Effective School Discipline: Promoting Safe, Positive Behavior and Academic Success

Article excerpt

We all have an investment in creating safe, orderly, and positive learning environments. This is a primary purpose of school discipline. A second equally important goal of discipline, whether at school or home, is to develop children's positive behavior and self-discipline. The two approaches work together, and both are critical to an effective comprehensive school-wide plan that supports student and staff safety and well-being and academic achievement.

For some schools a comprehensive approach to discipline requires a shift in thinking. Too often, schools rely exclusively on punitive discipline that uses harsh strategies, such as suspension and expulsion, as primary disciplinary actions for even minor misconduct (this is common with zero tolerance policies). While clear, consistent consequences for misbehavior are vital to effective discipline, there is no evidence that strictly punitive practices create safer or more functional schools. On the contrary, extensive use of suspension and expulsion does not correct misbehavior over time and actually contributes to increased misconduct, declines in academic achievement, poorer school climate, an elevated dropout rate, and increased juvenile delinquency and incarceration.

CREATING A COMPREHENSIVE SCHOOL-WIDE PLAN

A comprehensive school-wide plan consists of a range of evidence-based strategies to achieve four important goals:

* Developing self-discipline

* Preventing misbehavior

* Correcting misbehavior

* Remediating and responding to serious and chronic behavior problems.

Developing Self-Discipline

Self-discipline is seen in socially responsible behavior that is motivated primarily by intrinsic factors, not solely by the anticipation of external rewards or fear of punishment. Self-discipline promotes positive relations with others and a positive school climate, fosters academic achievement, and promotes self-worth and emotional well-being. Specific strategies include:

* Implement curriculum activities that teach social, emotional, and behavioral competencies.

Data in this exercise

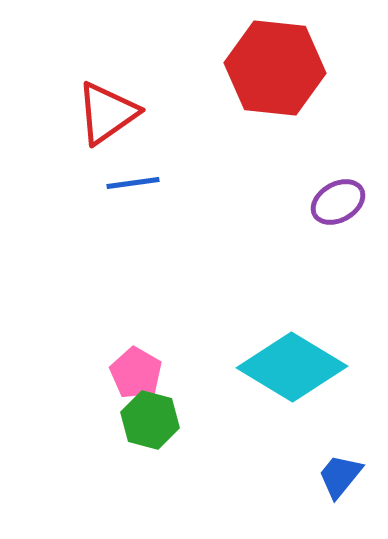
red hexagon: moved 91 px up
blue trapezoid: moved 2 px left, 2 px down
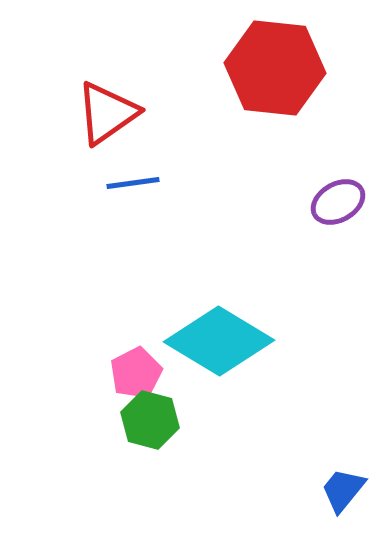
cyan diamond: moved 73 px left, 26 px up
pink pentagon: rotated 15 degrees clockwise
blue trapezoid: moved 3 px right, 14 px down
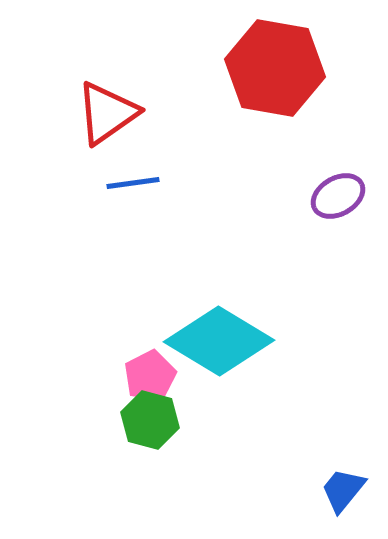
red hexagon: rotated 4 degrees clockwise
purple ellipse: moved 6 px up
pink pentagon: moved 14 px right, 3 px down
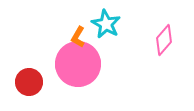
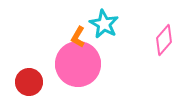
cyan star: moved 2 px left
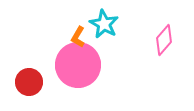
pink circle: moved 1 px down
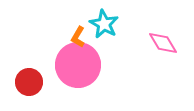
pink diamond: moved 1 px left, 3 px down; rotated 72 degrees counterclockwise
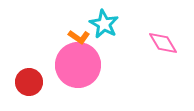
orange L-shape: moved 1 px right; rotated 85 degrees counterclockwise
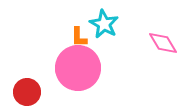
orange L-shape: rotated 55 degrees clockwise
pink circle: moved 3 px down
red circle: moved 2 px left, 10 px down
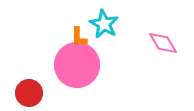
pink circle: moved 1 px left, 3 px up
red circle: moved 2 px right, 1 px down
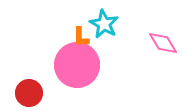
orange L-shape: moved 2 px right
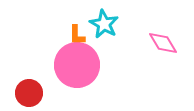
orange L-shape: moved 4 px left, 2 px up
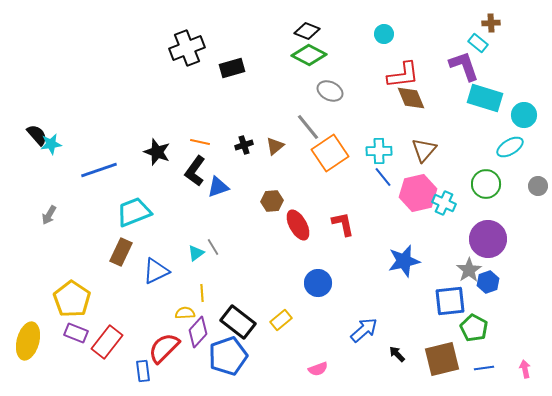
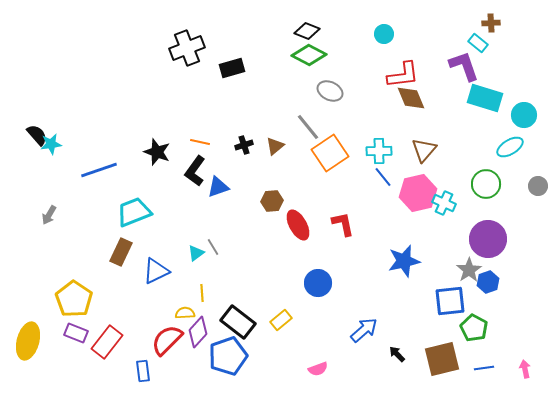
yellow pentagon at (72, 299): moved 2 px right
red semicircle at (164, 348): moved 3 px right, 8 px up
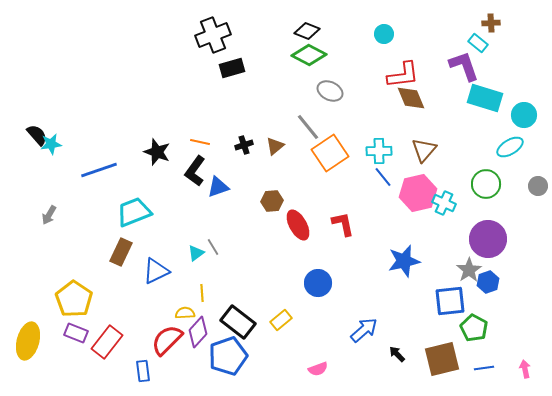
black cross at (187, 48): moved 26 px right, 13 px up
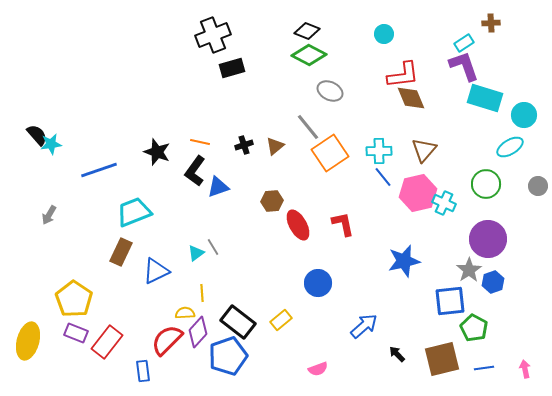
cyan rectangle at (478, 43): moved 14 px left; rotated 72 degrees counterclockwise
blue hexagon at (488, 282): moved 5 px right
blue arrow at (364, 330): moved 4 px up
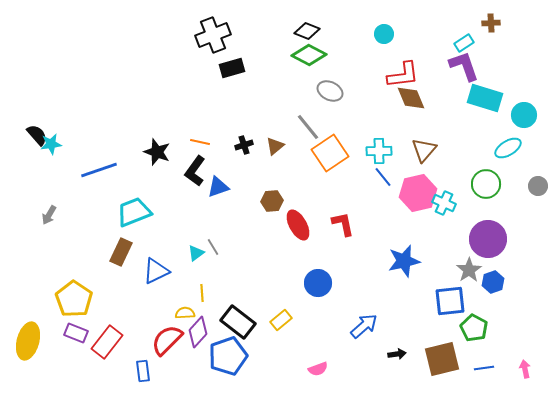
cyan ellipse at (510, 147): moved 2 px left, 1 px down
black arrow at (397, 354): rotated 126 degrees clockwise
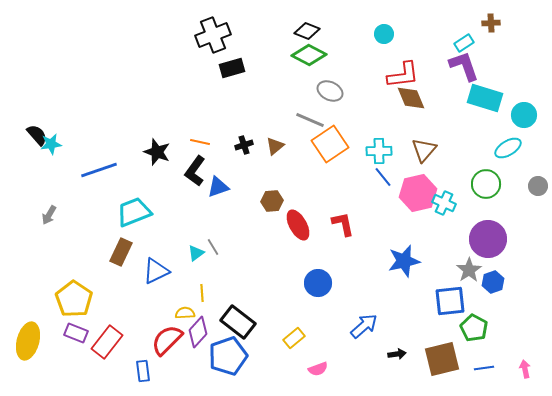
gray line at (308, 127): moved 2 px right, 7 px up; rotated 28 degrees counterclockwise
orange square at (330, 153): moved 9 px up
yellow rectangle at (281, 320): moved 13 px right, 18 px down
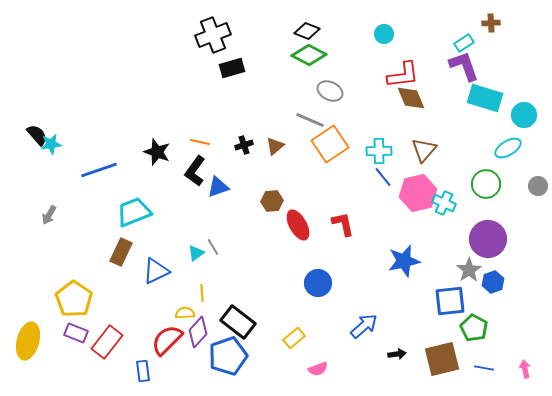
blue line at (484, 368): rotated 18 degrees clockwise
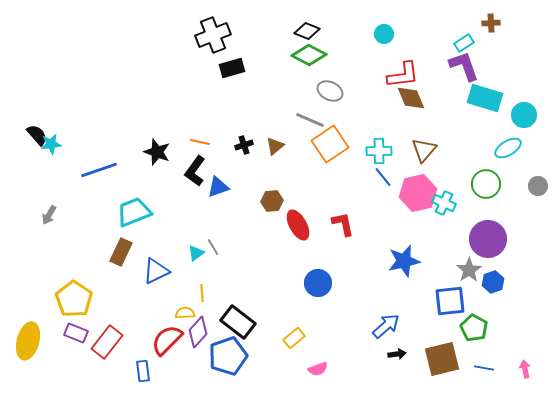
blue arrow at (364, 326): moved 22 px right
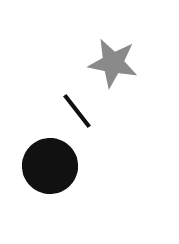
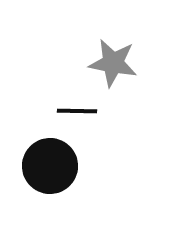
black line: rotated 51 degrees counterclockwise
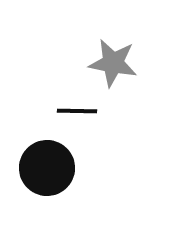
black circle: moved 3 px left, 2 px down
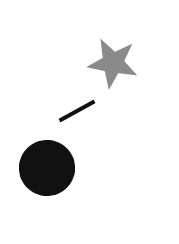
black line: rotated 30 degrees counterclockwise
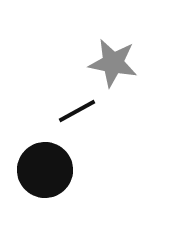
black circle: moved 2 px left, 2 px down
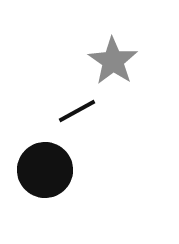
gray star: moved 2 px up; rotated 24 degrees clockwise
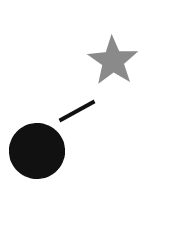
black circle: moved 8 px left, 19 px up
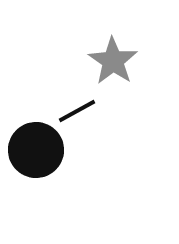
black circle: moved 1 px left, 1 px up
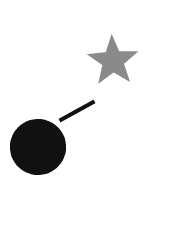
black circle: moved 2 px right, 3 px up
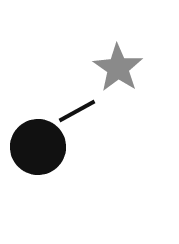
gray star: moved 5 px right, 7 px down
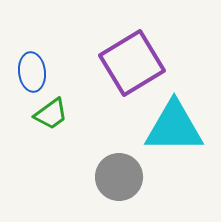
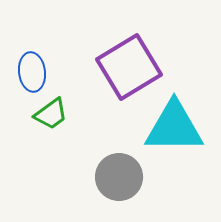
purple square: moved 3 px left, 4 px down
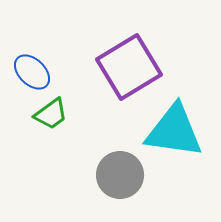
blue ellipse: rotated 39 degrees counterclockwise
cyan triangle: moved 4 px down; rotated 8 degrees clockwise
gray circle: moved 1 px right, 2 px up
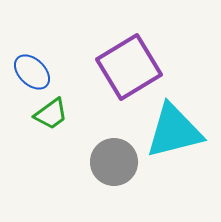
cyan triangle: rotated 22 degrees counterclockwise
gray circle: moved 6 px left, 13 px up
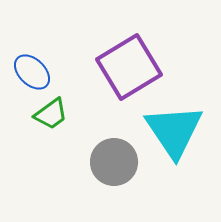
cyan triangle: rotated 50 degrees counterclockwise
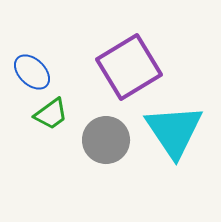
gray circle: moved 8 px left, 22 px up
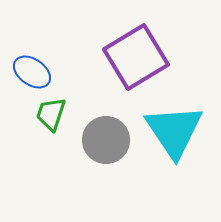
purple square: moved 7 px right, 10 px up
blue ellipse: rotated 9 degrees counterclockwise
green trapezoid: rotated 144 degrees clockwise
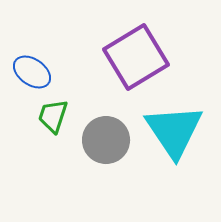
green trapezoid: moved 2 px right, 2 px down
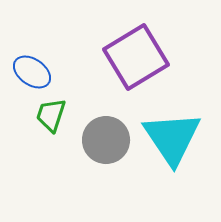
green trapezoid: moved 2 px left, 1 px up
cyan triangle: moved 2 px left, 7 px down
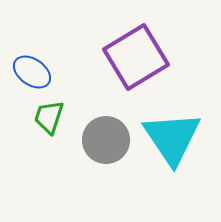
green trapezoid: moved 2 px left, 2 px down
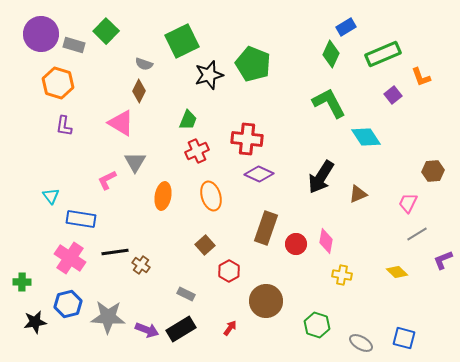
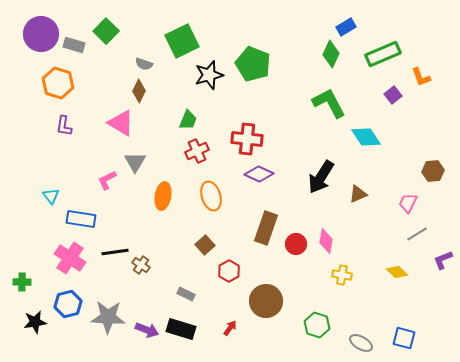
black rectangle at (181, 329): rotated 48 degrees clockwise
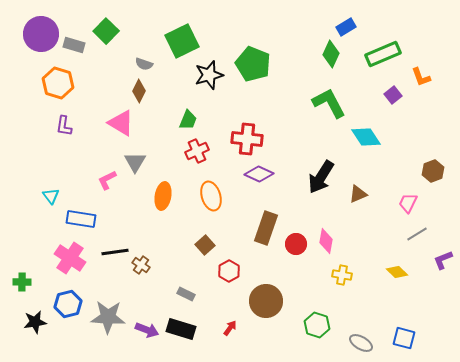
brown hexagon at (433, 171): rotated 15 degrees counterclockwise
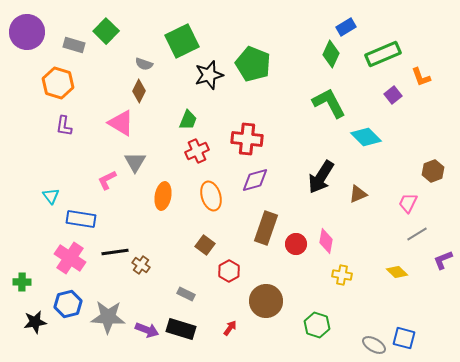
purple circle at (41, 34): moved 14 px left, 2 px up
cyan diamond at (366, 137): rotated 12 degrees counterclockwise
purple diamond at (259, 174): moved 4 px left, 6 px down; rotated 40 degrees counterclockwise
brown square at (205, 245): rotated 12 degrees counterclockwise
gray ellipse at (361, 343): moved 13 px right, 2 px down
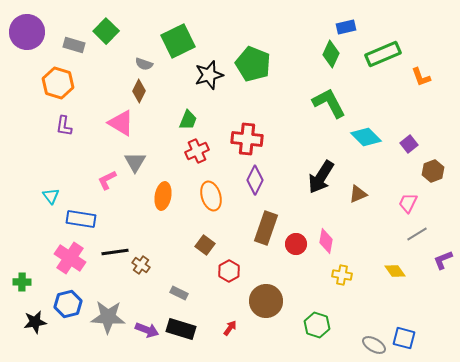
blue rectangle at (346, 27): rotated 18 degrees clockwise
green square at (182, 41): moved 4 px left
purple square at (393, 95): moved 16 px right, 49 px down
purple diamond at (255, 180): rotated 48 degrees counterclockwise
yellow diamond at (397, 272): moved 2 px left, 1 px up; rotated 10 degrees clockwise
gray rectangle at (186, 294): moved 7 px left, 1 px up
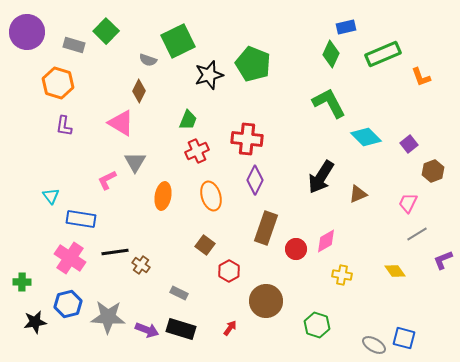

Set exercise 1
Print the part of the listing that opens with the line containing "yellow pentagon at" and closes with the line containing "black circle: moved 2 px left, 2 px down", both lines included, with every line exactly as it appears but without the picture lines.
Set exercise 2
Carry on the article on school discipline from the point where it stops.

Expected answer 1
yellow pentagon at (72, 299): moved 2 px right
red semicircle at (164, 348): moved 3 px right, 8 px up
black cross at (187, 48): moved 26 px right, 13 px up
cyan rectangle at (478, 43): moved 14 px left; rotated 72 degrees counterclockwise
blue hexagon at (488, 282): moved 5 px right
blue arrow at (364, 330): moved 4 px up
cyan ellipse at (510, 147): moved 2 px left, 1 px down
black arrow at (397, 354): rotated 126 degrees clockwise
gray line at (308, 127): moved 2 px right, 7 px up; rotated 28 degrees counterclockwise
orange square at (330, 153): moved 9 px up
yellow rectangle at (281, 320): moved 13 px right, 18 px down
blue line at (484, 368): rotated 18 degrees clockwise
blue arrow at (364, 326): moved 22 px right
black line: rotated 51 degrees counterclockwise
black circle: moved 3 px left, 2 px down
black line: rotated 30 degrees counterclockwise
black circle: moved 2 px left, 2 px down

Expected answer 2
* Provide multiple models of social and moral problem-solving and responsible behavior as part of the curriculum and school culture.

* Provide opportunities for students to apply skills of social and moral problem-solving and responsible behavior.

* Challenge self-centered thinking. Nearly all children tend to rationalize or justify transgressions (e.g., "He started it," "I didn't mean to hurt him," "Others did it, too"). Such self-centered thinking should be tactfully confronted, and alternative ways of thinking, feeling, and acting should be highlighted.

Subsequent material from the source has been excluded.